=== PROVIDED ENTRIES ===

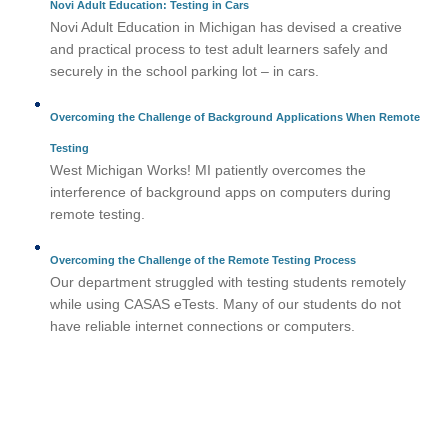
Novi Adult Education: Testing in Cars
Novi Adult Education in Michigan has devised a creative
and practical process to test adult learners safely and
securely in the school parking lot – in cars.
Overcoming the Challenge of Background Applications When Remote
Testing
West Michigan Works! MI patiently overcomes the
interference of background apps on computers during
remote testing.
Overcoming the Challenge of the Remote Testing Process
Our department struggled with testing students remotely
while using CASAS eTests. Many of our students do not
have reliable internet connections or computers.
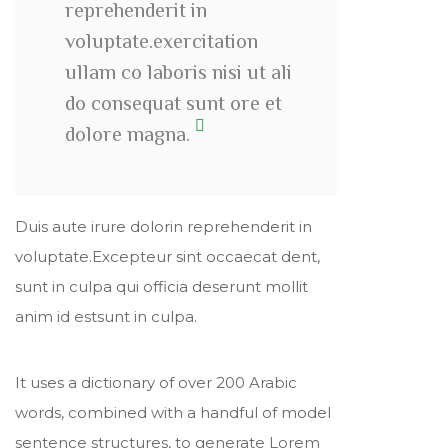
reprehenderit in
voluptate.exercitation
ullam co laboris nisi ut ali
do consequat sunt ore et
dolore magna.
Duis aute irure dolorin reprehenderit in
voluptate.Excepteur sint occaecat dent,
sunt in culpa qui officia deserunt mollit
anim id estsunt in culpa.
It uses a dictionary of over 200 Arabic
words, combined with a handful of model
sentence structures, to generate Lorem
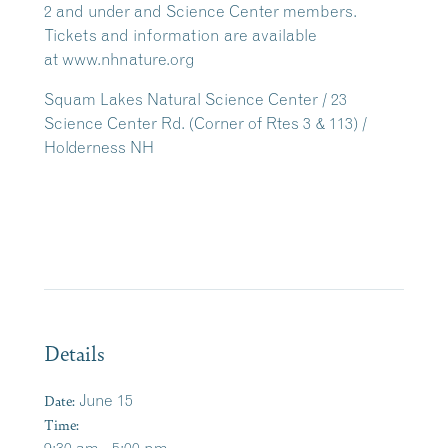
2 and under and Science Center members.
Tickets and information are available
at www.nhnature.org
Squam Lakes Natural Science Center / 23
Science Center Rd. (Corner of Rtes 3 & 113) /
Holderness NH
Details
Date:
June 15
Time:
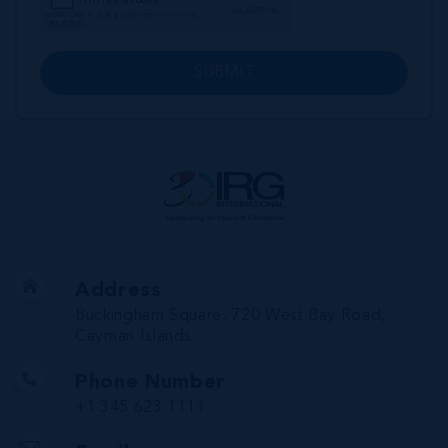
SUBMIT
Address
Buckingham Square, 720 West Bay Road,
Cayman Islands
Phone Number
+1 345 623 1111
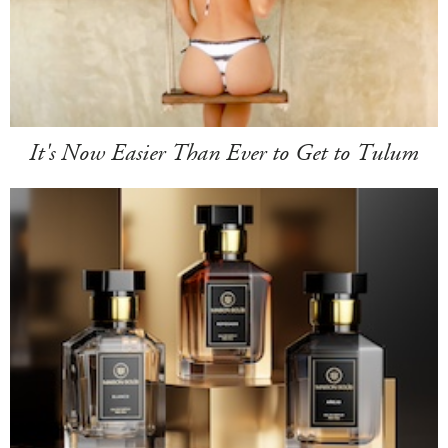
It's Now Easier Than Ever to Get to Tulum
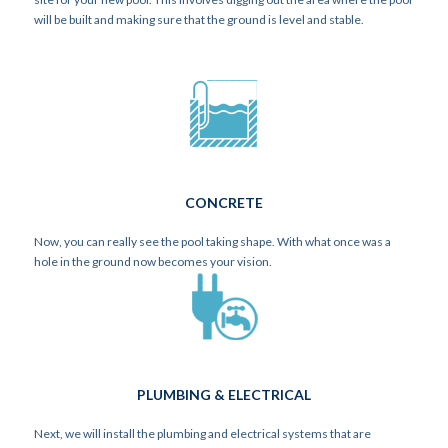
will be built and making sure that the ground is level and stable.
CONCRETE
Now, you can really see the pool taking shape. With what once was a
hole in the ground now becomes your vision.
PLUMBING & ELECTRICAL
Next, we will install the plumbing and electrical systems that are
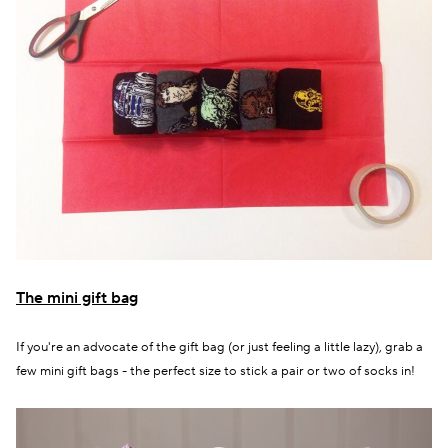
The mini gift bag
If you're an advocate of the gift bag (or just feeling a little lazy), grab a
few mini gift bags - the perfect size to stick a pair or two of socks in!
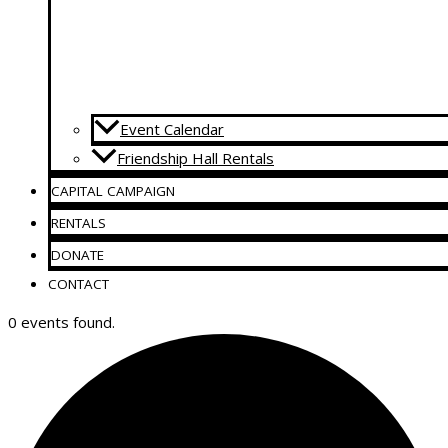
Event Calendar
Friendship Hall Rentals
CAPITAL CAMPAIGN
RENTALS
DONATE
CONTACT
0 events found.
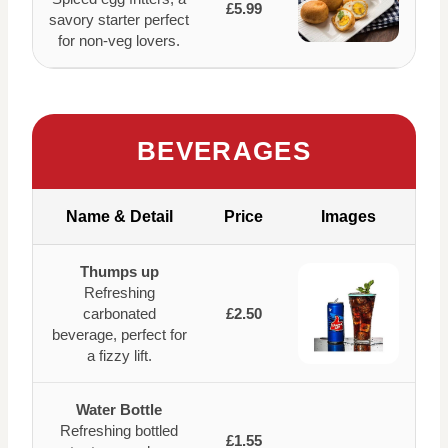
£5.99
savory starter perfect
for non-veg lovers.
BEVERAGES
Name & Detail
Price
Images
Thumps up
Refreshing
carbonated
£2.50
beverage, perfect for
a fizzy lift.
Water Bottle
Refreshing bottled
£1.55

===

(PROBLEM TO WORK ON):
Could you repeat all of the data exactly, minus the pictures?

(EXPECTED ANSWER):
Novi Adult Education: Testing in Cars
Novi Adult Education in Michigan has devised a creative
and practical process to test adult learners safely and
securely in the school parking lot – in cars.
Overcoming the Challenge of Background Applications When Remote
Testing
West Michigan Works! MI patiently overcomes the
interference of background apps on computers during
remote testing.
Overcoming the Challenge of the Remote Testing Process
Our department struggled with testing students remotely
while using CASAS eTests. Many of our students do not
have reliable internet connections or computers.
reprehenderit in
voluptate.exercitation
ullam co laboris nisi ut ali
do consequat sunt ore et
dolore magna.
Duis aute irure dolorin reprehenderit in
voluptate.Excepteur sint occaecat dent,
sunt in culpa qui officia deserunt mollit
anim id estsunt in culpa.
It uses a dictionary of over 200 Arabic
words, combined with a handful of model
sentence structures, to generate Lorem
2 and under and Science Center members.
Tickets and information are available
at www.nhnature.org
Squam Lakes Natural Science Center / 23
Science Center Rd. (Corner of Rtes 3 & 113) /
Holderness NH
Details
Date:
June 15
Time:
SUBMIT
Address
Buckingham Square, 720 West Bay Road,
Cayman Islands
Phone Number
+1 345 623 1111
It's Now Easier Than Ever to Get to Tulum
will be built and making sure that the ground is level and stable.
CONCRETE
Now, you can really see the pool taking shape. With what once was a
hole in the ground now becomes your vision.
PLUMBING & ELECTRICAL
Next, we will install the plumbing and electrical systems that are
The mini gift bag
If you're an advocate of the gift bag (or just feeling a little lazy), grab a
few mini gift bags - the perfect size to stick a pair or two of socks in!
Event Calendar
Friendship Hall Rentals
CAPITAL CAMPAIGN
RENTALS
DONATE
CONTACT
0 events found.
£5.99
savory starter perfect
for non-veg lovers.
BEVERAGES
Name & Detail
Price
Images
Thumps up
Refreshing
carbonated
£2.50
beverage, perfect for
a fizzy lift.
Water Bottle
Refreshing bottled
£1.55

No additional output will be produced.